Nursling is a village in Hampshire, England, situated in the parish of Nursling and Rownhams, about 6 kilometres north-west of the city of Southampton. Formerly called Nhutscelle (in an 8th-century life of Saint Boniface), then Nutshalling or Nutshullyng until the mid-19th century, it has now been absorbed into the suburbs of Southampton, although it is not officially part of the city (remaining part of the Test Valley borough).

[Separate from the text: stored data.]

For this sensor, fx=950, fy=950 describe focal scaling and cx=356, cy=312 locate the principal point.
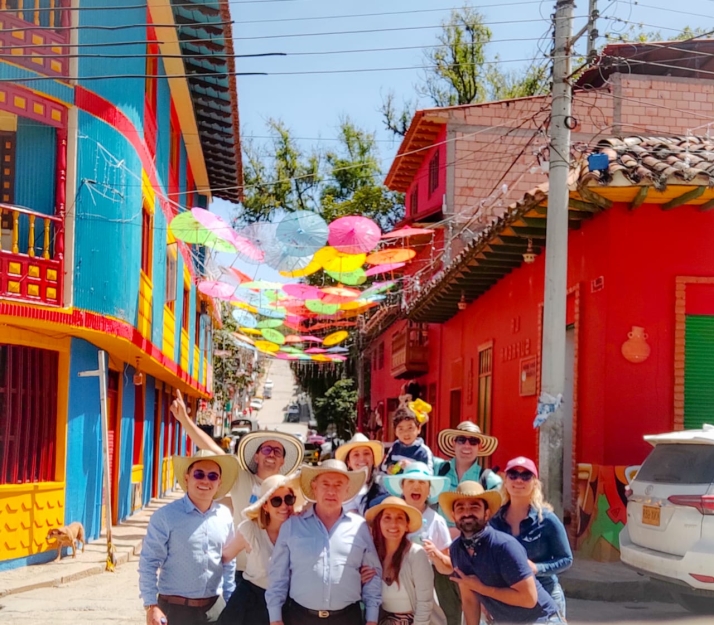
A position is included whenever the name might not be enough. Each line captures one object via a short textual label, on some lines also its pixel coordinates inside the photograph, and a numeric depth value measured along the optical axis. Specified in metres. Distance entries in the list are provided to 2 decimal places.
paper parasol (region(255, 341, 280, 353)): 27.84
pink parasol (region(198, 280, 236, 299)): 19.14
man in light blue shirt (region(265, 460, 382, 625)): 4.92
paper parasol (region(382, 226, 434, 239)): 15.77
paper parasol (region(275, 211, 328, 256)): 14.41
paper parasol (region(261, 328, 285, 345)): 25.25
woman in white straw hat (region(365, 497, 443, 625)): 5.13
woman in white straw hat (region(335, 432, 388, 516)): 6.32
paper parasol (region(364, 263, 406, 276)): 17.14
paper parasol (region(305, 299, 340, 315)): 20.28
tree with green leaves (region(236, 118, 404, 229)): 41.41
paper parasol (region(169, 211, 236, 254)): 14.41
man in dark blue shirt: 4.62
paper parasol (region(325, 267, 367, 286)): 17.03
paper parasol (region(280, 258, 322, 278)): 15.52
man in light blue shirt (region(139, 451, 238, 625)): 5.07
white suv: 7.72
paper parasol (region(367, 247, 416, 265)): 16.27
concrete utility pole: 10.65
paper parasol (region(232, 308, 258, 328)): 24.48
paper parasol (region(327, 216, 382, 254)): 14.63
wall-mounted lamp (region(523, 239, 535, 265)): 13.77
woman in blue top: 5.06
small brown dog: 11.98
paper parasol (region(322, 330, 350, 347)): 24.39
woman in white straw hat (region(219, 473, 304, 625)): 5.38
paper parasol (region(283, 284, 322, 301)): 18.42
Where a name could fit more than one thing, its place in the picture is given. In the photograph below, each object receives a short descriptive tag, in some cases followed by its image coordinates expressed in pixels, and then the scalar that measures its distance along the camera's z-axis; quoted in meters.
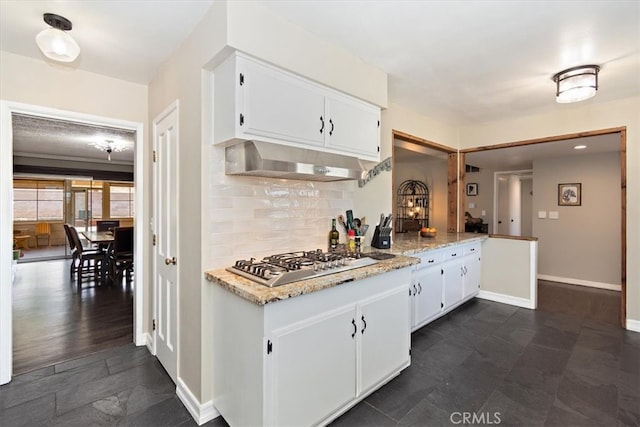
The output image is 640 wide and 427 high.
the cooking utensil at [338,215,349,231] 2.71
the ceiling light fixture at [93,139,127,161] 5.09
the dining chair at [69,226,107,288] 5.12
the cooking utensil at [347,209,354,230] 2.71
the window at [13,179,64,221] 8.22
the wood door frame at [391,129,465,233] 4.57
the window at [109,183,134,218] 8.99
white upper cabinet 1.72
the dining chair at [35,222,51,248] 8.52
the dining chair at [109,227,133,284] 4.94
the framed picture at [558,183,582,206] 5.24
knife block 2.91
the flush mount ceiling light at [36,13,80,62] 1.74
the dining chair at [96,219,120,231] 6.97
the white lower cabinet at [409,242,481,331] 2.97
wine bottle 2.54
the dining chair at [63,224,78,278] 5.50
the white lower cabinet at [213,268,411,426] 1.48
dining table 5.10
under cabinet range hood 1.73
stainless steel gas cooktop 1.62
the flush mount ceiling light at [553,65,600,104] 2.53
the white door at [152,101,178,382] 2.22
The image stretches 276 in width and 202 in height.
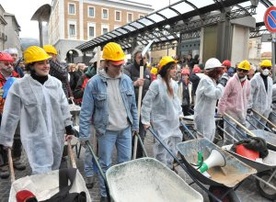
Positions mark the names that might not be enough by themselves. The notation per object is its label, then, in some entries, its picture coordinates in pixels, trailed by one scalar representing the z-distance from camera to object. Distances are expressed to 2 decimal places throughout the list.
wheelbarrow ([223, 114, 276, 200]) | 3.24
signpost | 6.32
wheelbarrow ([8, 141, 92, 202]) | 2.36
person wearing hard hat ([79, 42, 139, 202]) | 3.09
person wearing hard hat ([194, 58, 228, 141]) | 4.07
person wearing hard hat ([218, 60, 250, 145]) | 4.70
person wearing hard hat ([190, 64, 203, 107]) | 8.34
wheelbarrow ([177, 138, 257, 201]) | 2.87
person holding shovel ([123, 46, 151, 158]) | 4.37
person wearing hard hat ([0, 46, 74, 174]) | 2.77
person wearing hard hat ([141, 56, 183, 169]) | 3.77
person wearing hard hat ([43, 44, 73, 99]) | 4.76
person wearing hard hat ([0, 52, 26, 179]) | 4.20
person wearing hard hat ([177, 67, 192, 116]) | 7.07
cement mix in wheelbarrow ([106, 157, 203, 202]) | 2.57
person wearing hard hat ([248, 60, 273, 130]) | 5.61
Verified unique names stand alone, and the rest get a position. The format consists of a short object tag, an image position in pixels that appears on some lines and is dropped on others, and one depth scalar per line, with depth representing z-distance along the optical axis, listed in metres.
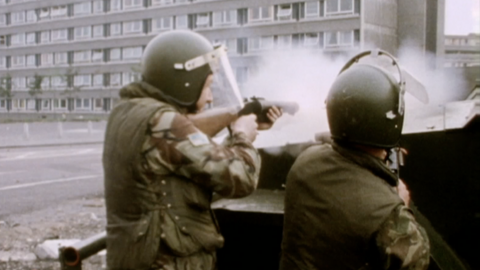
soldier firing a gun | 2.15
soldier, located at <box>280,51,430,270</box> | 1.76
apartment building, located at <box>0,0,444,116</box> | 42.53
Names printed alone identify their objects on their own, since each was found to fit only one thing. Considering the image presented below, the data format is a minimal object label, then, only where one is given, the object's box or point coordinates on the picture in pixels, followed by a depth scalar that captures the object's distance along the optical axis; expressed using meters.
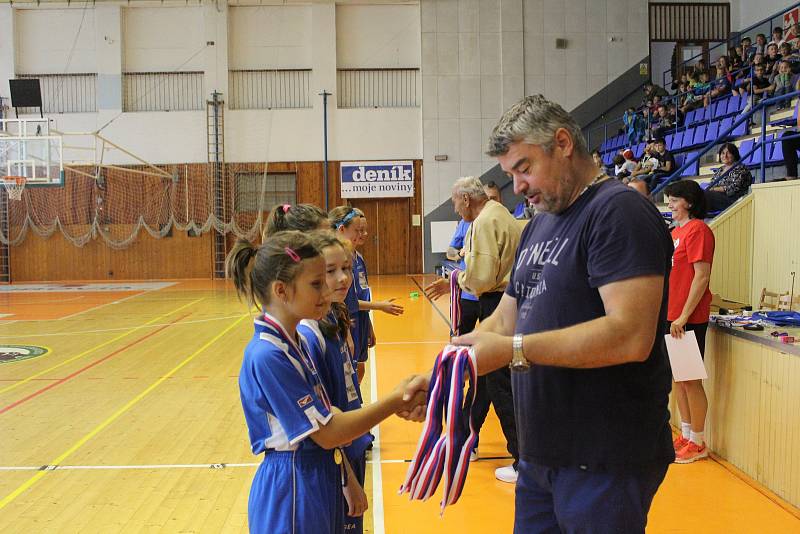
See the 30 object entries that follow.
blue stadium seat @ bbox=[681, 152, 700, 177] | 12.11
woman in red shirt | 4.25
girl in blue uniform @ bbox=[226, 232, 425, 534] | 1.96
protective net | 18.89
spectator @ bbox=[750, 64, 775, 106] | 11.41
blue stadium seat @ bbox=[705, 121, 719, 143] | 12.62
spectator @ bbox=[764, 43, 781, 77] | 11.93
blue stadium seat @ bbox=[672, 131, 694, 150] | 13.32
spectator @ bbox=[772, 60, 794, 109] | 10.62
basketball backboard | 14.91
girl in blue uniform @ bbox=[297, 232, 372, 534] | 2.34
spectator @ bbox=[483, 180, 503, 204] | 5.21
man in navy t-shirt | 1.64
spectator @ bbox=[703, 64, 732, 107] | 13.45
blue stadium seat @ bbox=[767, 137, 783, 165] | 9.55
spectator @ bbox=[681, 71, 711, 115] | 14.23
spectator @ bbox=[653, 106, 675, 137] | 14.62
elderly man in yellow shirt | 4.14
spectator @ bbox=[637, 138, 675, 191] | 11.30
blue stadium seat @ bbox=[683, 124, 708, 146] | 12.86
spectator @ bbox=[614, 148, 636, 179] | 11.62
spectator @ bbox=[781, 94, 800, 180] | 8.35
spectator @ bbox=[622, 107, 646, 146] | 15.43
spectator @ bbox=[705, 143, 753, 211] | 7.17
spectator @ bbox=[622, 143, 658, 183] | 11.31
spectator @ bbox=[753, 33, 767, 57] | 13.33
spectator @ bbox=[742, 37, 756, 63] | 14.02
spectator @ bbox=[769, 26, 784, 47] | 12.81
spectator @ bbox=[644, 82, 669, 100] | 17.55
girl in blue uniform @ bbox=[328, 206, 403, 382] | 4.18
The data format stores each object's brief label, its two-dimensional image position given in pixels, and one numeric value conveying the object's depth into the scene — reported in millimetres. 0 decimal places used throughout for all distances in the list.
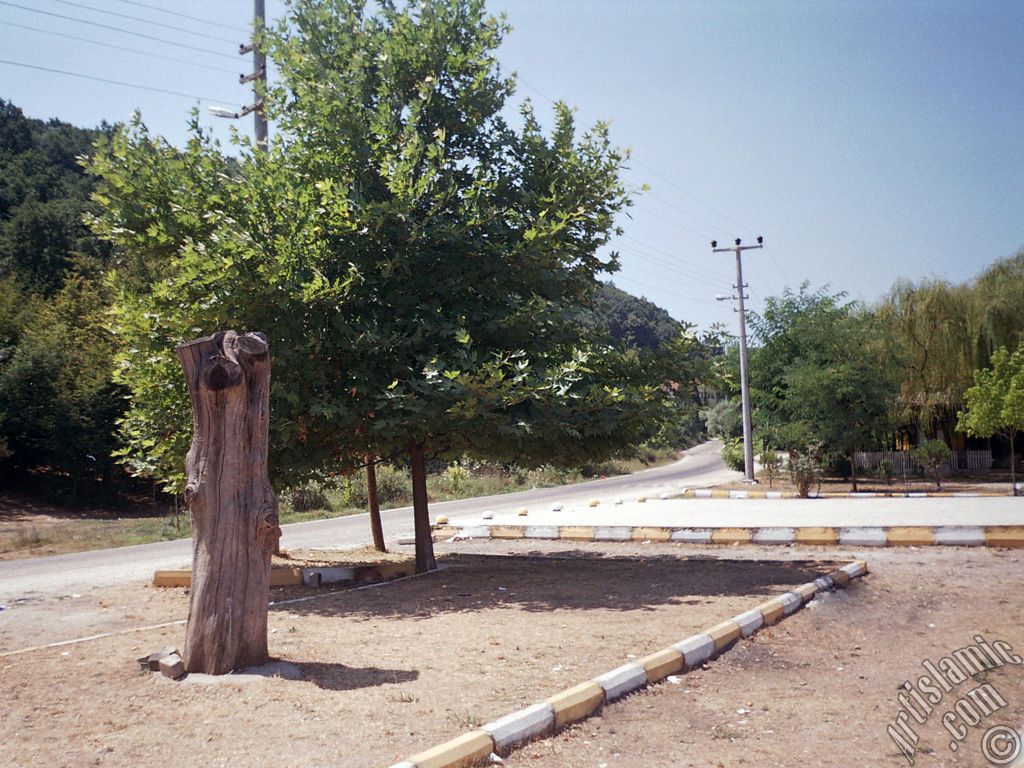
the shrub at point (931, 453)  28594
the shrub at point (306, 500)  26516
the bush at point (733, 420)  38981
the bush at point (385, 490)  27656
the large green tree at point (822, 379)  28031
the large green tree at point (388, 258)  9977
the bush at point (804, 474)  24828
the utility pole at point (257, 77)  13877
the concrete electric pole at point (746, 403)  31516
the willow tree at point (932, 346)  30359
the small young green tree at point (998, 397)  21625
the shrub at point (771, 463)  31578
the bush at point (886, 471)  29922
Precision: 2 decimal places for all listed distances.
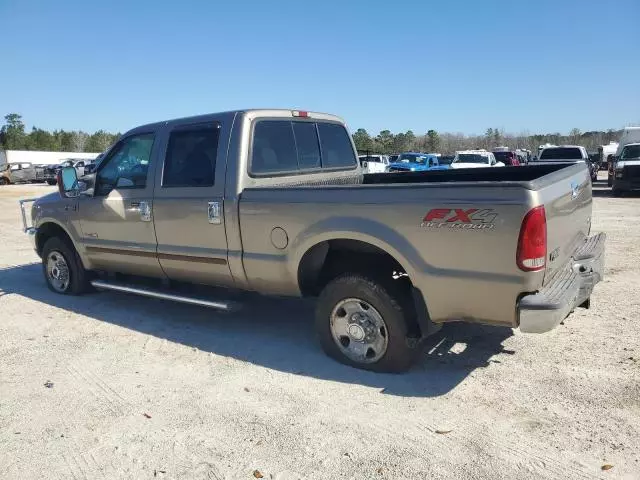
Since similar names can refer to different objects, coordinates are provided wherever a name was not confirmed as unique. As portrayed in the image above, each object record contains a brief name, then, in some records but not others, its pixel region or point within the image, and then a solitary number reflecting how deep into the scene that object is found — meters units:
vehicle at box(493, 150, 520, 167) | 27.61
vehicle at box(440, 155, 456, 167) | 33.57
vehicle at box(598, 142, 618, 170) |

At Onna (Nursling) [1], the Romans erected a bridge (probably a wooden one as no trace of stone abutments remains) across the River Test, below which it widens into its estuary, and there are traces of the Roman road from Nursling to Stoney Cross. At Nhutscelle a Benedictine monastery was established in 686, the earliest Benedictine establishment in Wessex according to Bede. It became a major seat of learning, and at the end of the 7th century, Winfrith (subsequently Saint Boniface) studied here under the abbot Winberht, producing the first Latin grammar to be written in England. He left in 710 for Canterbury, returning briefly around 716 before going to Germany as a missionary. The Danes destroyed the monastery in 878 and it was never rebuilt; its exact site has not been reestablished, though the parish church is dedicated to St. Boniface.

Thirty households lived in Hnutscilling, according to the Domesday Survey, belonging to the Bishop of Winchester.